Landowner brought § 1983 action in state court against county Board of Supervisors and its president, alleging violations of landowner’s Fifth and Fourteenth Amendment rights by instructing county building inspector to post a condemnation notice on one of landowner’s properties, declaring each of the properties unsafe and ordering all persons to keep out as long as the notice remained posted.
Following removal to federal court, and a jury verdict in favor of landowner, the United States District Court denied Board’s motion for judgment as a matter of law (JMOL), or in the alternative, a new trial. Board appealed.
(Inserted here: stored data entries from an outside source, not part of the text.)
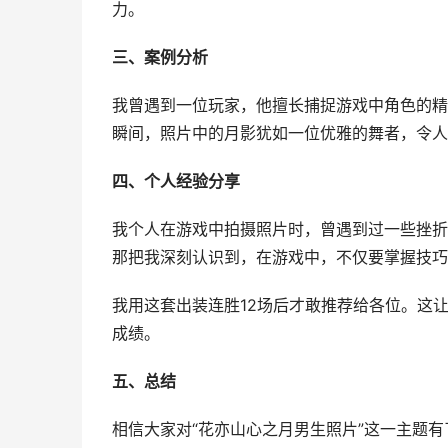
力。
三、案例分析
我曾遇到一位玩家，他擅长捕捉游戏中角色的精
瞬间，照片中的月影犹如一位优雅的舞者，令人
四、个人经验分享
我个人在游戏中拍摄照片时，曾遇到过一些挫折
那把我深刻认识到，在游戏中，不仅要掌握技巧
我用这套出装连胜12场后才敢推荐给各位。这
成绩。
五、总结
相信大家对“花亦山心之月男生照片”这一主题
The Court of Appeals held that:
- Evidence was sufficient for a reasonable jury to conclude that the Board ratified the unlawful initiation of condemnation proceedings, and thus that Board was subject to § 1983 municipal liability;
- Instruction permitting jury to decide whether the Board gave president final policymaking authority was harmless;
- Instruction that jury could find Board liable if it found that the Board ratified the actions of the Board’s president after the fact did not warrant a new trial;
- Jury instruction that landowner had to prove that he was deprived of his property rights in an arbitrary and capricious manner, rather than in a deliberately indifferent manner, could not have affected the outcome of case; and
- District court’s refusal to give Board’s proffered jury instruction, that landowner needed to prove an official policy or widespread custom to support landowner’s § 1983 municipal liability claim, did not warrant a new trial.